The procedures in this study include carotid artery stenting, aneurysms, and thrombectomies. Thrombectomies, although the minority of cases (n=3), are particularly informative as they are performed on patients who developed LVOs and therefore allow a comparison of the recorded pulse waves during a naturally occurring LVO versus during the period following the procedure after the occlusion has been cleared.
Methods
At the time of analysis, three subjects were recorded while undergoing a thrombectomy. Here we present the results from a representative subject who underwent a thrombectomy. The subject (GMC027) is a 77-year-old male with an LVO in his right middle cerebral artery.

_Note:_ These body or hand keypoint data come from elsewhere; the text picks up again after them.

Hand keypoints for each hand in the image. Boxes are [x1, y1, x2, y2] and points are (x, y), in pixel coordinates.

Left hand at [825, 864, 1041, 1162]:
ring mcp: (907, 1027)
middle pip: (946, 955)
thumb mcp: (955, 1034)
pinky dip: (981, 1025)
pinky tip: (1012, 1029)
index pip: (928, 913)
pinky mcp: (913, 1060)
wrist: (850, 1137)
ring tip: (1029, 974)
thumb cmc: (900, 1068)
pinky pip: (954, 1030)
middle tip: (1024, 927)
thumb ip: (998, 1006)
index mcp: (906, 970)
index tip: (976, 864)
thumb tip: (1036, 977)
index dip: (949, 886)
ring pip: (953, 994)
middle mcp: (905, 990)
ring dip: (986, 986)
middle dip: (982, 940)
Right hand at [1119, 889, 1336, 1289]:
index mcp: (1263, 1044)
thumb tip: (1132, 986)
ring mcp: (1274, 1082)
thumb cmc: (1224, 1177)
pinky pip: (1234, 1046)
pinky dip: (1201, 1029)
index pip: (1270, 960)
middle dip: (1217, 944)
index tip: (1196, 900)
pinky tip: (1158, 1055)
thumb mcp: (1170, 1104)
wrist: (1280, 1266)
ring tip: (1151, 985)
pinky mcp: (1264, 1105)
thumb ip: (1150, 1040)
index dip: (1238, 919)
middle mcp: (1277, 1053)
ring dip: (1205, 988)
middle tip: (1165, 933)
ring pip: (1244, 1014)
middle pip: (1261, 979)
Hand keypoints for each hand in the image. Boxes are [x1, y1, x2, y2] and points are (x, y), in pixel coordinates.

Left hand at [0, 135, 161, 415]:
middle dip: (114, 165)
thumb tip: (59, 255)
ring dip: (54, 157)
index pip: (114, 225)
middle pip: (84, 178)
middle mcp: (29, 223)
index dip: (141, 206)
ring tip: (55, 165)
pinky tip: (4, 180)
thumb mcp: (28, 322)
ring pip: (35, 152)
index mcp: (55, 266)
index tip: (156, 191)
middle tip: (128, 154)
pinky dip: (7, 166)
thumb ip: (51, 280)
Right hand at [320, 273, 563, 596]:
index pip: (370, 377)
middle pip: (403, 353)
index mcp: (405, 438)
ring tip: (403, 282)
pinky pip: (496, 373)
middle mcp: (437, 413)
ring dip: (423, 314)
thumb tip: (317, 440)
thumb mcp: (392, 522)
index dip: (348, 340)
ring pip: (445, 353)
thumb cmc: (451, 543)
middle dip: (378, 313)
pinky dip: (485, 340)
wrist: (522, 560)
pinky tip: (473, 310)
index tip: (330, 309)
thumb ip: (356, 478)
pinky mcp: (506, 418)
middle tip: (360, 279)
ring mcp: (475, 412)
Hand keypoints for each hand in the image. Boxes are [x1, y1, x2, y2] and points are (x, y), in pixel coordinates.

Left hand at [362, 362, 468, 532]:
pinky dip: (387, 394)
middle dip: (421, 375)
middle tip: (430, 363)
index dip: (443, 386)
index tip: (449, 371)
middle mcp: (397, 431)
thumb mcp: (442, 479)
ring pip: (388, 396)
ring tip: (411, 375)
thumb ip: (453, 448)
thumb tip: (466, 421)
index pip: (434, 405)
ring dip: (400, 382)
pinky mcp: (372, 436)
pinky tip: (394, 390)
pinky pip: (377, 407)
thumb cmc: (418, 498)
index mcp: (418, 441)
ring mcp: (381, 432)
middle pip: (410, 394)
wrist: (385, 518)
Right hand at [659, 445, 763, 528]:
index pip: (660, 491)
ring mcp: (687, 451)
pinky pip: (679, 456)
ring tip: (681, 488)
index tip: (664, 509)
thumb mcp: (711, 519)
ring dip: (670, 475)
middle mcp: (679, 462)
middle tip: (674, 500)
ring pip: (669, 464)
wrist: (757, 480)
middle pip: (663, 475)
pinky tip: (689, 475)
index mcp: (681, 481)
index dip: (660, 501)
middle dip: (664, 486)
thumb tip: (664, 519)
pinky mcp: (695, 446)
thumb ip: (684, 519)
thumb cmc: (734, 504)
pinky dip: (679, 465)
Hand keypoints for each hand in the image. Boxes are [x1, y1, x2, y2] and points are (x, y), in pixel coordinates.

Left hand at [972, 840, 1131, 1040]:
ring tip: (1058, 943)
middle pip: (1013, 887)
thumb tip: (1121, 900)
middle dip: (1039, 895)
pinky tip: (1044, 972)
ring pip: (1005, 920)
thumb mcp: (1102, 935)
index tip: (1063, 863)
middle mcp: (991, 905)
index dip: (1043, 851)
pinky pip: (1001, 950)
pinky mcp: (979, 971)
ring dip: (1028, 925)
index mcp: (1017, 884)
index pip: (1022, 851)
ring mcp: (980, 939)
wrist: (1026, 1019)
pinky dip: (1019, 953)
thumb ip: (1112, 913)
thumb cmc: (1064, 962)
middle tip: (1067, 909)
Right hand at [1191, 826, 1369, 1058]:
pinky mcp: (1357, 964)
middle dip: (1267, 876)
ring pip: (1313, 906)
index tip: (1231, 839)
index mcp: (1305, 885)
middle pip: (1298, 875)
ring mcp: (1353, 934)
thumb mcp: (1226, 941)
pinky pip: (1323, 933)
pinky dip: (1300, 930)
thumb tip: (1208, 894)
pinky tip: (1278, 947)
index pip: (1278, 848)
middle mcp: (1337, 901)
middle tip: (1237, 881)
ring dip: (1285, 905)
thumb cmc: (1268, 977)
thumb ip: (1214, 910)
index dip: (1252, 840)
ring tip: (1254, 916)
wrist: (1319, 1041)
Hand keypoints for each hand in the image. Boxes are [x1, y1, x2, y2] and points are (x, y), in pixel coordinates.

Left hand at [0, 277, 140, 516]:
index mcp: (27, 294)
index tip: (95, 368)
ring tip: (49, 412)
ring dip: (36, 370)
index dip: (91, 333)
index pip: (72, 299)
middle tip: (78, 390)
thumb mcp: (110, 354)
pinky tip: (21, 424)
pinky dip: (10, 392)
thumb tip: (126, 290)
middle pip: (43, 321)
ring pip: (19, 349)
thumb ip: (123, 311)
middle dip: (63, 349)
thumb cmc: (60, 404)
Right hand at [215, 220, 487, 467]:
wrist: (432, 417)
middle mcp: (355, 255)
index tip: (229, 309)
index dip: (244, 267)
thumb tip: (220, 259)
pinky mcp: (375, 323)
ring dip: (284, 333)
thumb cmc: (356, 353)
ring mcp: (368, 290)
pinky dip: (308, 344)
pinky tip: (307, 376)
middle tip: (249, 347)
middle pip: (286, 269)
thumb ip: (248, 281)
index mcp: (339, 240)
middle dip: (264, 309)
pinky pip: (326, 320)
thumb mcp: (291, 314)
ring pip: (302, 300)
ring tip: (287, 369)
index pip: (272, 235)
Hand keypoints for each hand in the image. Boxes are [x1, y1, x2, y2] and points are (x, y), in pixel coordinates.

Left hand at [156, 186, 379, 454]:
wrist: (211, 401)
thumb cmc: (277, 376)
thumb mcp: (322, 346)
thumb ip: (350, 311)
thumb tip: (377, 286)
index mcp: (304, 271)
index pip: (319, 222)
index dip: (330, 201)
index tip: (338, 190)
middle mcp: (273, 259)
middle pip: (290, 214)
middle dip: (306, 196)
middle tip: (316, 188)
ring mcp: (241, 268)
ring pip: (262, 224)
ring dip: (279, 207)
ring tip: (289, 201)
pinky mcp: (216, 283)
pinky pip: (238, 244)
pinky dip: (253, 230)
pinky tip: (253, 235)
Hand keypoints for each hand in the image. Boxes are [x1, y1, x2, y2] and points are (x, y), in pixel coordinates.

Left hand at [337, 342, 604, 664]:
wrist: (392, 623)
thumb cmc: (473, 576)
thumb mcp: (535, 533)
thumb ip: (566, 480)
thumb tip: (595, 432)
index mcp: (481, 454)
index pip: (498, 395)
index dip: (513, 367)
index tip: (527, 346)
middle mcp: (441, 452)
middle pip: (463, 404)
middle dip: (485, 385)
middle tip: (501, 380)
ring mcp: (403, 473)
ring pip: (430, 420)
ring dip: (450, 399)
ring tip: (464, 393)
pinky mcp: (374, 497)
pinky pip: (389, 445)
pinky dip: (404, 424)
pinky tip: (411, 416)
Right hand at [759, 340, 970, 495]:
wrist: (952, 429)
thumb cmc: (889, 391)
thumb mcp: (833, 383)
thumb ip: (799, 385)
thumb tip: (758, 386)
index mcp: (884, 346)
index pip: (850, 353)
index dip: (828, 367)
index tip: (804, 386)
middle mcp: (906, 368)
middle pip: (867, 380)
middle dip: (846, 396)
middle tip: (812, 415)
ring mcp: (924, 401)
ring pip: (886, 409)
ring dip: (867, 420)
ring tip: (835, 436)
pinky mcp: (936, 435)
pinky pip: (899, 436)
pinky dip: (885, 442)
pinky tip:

Pulse wave velocity (PWV) was calculated using the distance between sensors (15 cm) divided by the difference in time between the pulse wave foot recording in two adjacent sensors (channels 0 and 1) placed on the carotid artery ipsilateral to the occlusion. Analysis along with calculation of statistics was performed in Matlab (R2023a).
Results
Figure 1 shows the average PWV with the x-axis going forward in time from left to right with measurements before the procedure, during the procedure, both during and between the inflation of balloons, and post-procedure. The successful treatment of the stroke by the performance of a thrombectomy is accompanied by a clear decrease in the PWV, as can be seen by comparing the values before and after the procedure (2.33 ± 0.18 m/s and 1.76 ± 0.65 m/s respectively, t score = 10.6 p<0.0001).
This result is proof of concept that hemodynamic changes, as recorded by sensors over the carotid artery, can be used to detect differences caused by the presence of a stroke-inducing LVO.